Data for review.
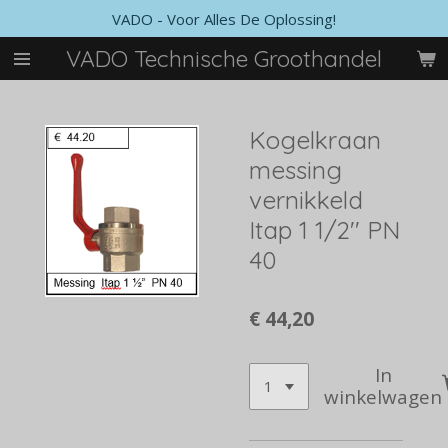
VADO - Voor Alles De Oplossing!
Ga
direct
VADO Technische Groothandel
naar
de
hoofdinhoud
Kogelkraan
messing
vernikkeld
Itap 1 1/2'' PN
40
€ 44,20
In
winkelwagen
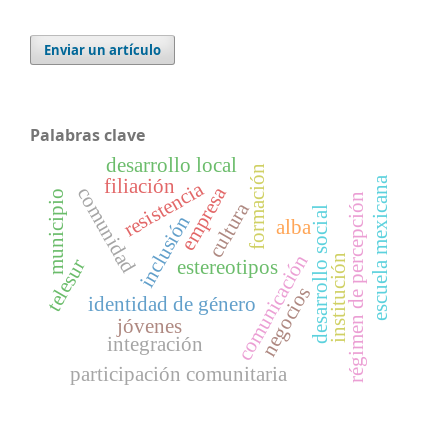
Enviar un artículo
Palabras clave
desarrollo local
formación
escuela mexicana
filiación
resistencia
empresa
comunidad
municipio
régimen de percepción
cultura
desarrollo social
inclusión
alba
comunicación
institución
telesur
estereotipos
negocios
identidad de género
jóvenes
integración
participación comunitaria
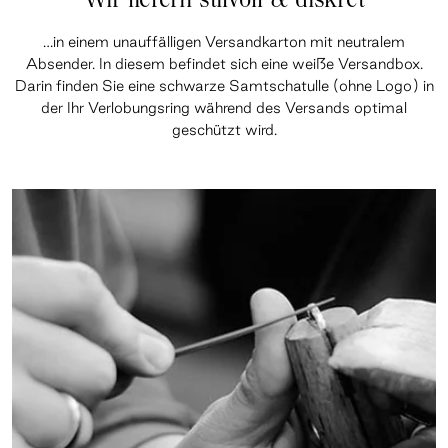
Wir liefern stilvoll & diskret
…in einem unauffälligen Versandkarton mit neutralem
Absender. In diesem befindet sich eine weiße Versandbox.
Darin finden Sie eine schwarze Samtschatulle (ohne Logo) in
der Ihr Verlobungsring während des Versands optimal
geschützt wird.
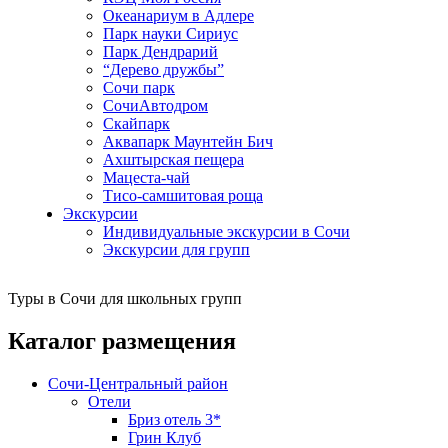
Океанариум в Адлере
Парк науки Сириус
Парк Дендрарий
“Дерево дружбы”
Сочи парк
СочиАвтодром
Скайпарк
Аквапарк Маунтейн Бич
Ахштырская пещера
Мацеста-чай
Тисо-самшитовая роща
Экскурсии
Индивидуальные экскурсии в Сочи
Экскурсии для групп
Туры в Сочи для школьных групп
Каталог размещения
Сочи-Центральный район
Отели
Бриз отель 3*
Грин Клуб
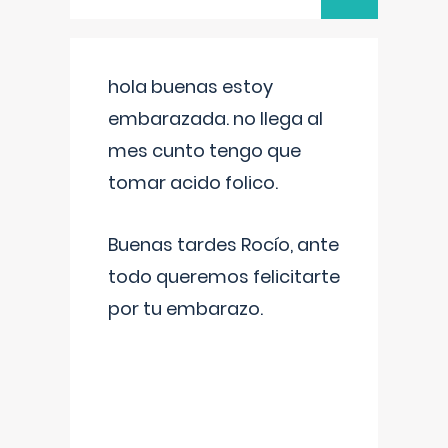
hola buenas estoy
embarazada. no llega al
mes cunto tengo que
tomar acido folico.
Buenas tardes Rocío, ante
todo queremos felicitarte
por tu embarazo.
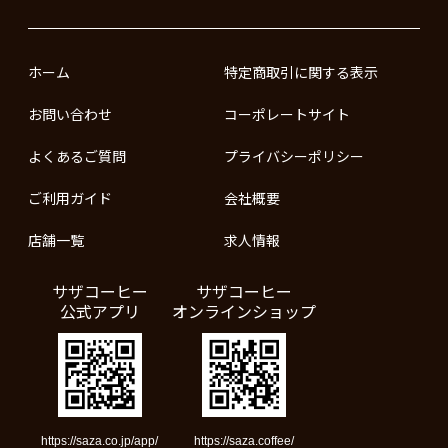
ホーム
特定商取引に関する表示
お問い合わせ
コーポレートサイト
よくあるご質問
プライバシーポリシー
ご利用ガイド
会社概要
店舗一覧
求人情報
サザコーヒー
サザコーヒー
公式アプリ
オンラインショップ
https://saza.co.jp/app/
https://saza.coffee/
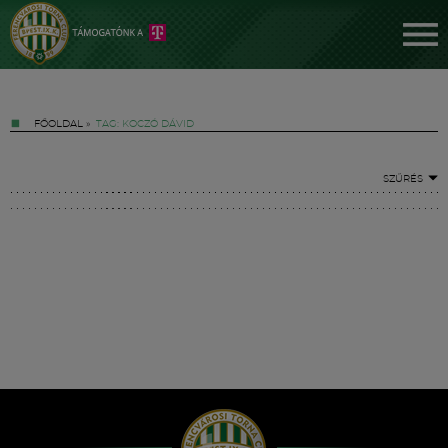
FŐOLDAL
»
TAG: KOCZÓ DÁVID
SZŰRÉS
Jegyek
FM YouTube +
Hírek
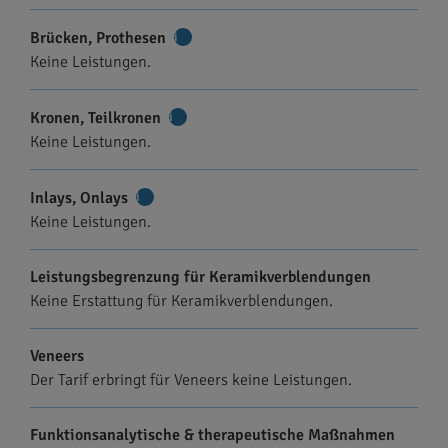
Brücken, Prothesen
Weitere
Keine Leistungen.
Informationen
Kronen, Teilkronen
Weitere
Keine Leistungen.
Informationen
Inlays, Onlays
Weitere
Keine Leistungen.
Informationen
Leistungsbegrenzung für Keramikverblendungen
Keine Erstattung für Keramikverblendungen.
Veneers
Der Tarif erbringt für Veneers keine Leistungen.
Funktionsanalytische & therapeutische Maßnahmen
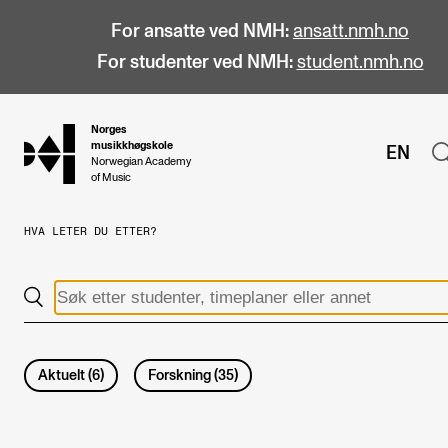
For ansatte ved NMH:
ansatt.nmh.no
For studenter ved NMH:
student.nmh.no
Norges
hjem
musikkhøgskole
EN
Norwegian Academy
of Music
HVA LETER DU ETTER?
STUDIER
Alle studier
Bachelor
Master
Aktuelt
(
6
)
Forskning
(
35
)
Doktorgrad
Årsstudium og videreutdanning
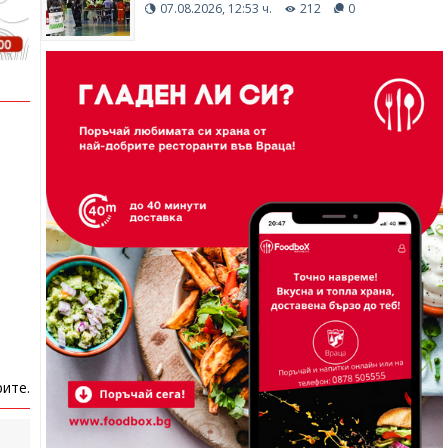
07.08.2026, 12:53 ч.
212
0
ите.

Exercise instructions. Copy all of the text in the data above word for word, and leave the pictures out of your answer.

Response.
VADO - Voor Alles De Oplossing!
Ga
direct
VADO Technische Groothandel
naar
de
hoofdinhoud
Kogelkraan
messing
vernikkeld
Itap 1 1/2'' PN
40
€ 44,20
In
winkelwagen
Enviar un artículo
Palabras clave
desarrollo local
formación
escuela mexicana
filiación
resistencia
empresa
comunidad
municipio
régimen de percepción
cultura
desarrollo social
inclusión
alba
comunicación
institución
telesur
estereotipos
negocios
identidad de género
jóvenes
integración
participación comunitaria
Wir liefern stilvoll & diskret
…in einem unauffälligen Versandkarton mit neutralem
Absender. In diesem befindet sich eine weiße Versandbox.
Darin finden Sie eine schwarze Samtschatulle (ohne Logo) in
der Ihr Verlobungsring während des Versands optimal
geschützt wird.
Океанариум в Адлере
Парк науки Сириус
Парк Дендрарий
“Дерево дружбы”
Сочи парк
СочиАвтодром
Скайпарк
Аквапарк Маунтейн Бич
Ахштырская пещера
Мацеста-чай
Тисо-самшитовая роща
Экскурсии
Индивидуальные экскурсии в Сочи
Экскурсии для групп
Туры в Сочи для школьных групп
Каталог размещения
Сочи-Центральный район
Отели
Бриз отель 3*
Грин Клуб
hola buenas estoy
embarazada. no llega al
mes cunto tengo que
tomar acido folico.
Buenas tardes Rocío, ante
todo queremos felicitarte
por tu embarazo.
ホーム
特定商取引に関する表示
お問い合わせ
コーポレートサイト
よくあるご質問
プライバシーポリシー
ご利用ガイド
会社概要
店舗一覧
求人情報
サザコーヒー
サザコーヒー
公式アプリ
オンラインショップ
https://saza.co.jp/app/
https://saza.coffee/
FŐOLDAL
»
TAG: KOCZÓ DÁVID
SZŰRÉS
Jegyek
FM YouTube +
Hírek
Brücken, Prothesen
Weitere
Keine Leistungen.
Informationen
Kronen, Teilkronen
Weitere
Keine Leistungen.
Informationen
Inlays, Onlays
Weitere
Keine Leistungen.
Informationen
Leistungsbegrenzung für Keramikverblendungen
Keine Erstattung für Keramikverblendungen.
Veneers
Der Tarif erbringt für Veneers keine Leistungen.
Funktionsanalytische & therapeutische Maßnahmen
For ansatte ved NMH:
ansatt.nmh.no
For studenter ved NMH:
student.nmh.no
Norges
hjem
musikkhøgskole
EN
Norwegian Academy
of Music
HVA LETER DU ETTER?
STUDIER
Alle studier
Bachelor
Master
Aktuelt
(
6
)
Forskning
(
35
)
Doktorgrad
Årsstudium og videreutdanning
07.08.2026, 12:53 ч.
212
0
ите.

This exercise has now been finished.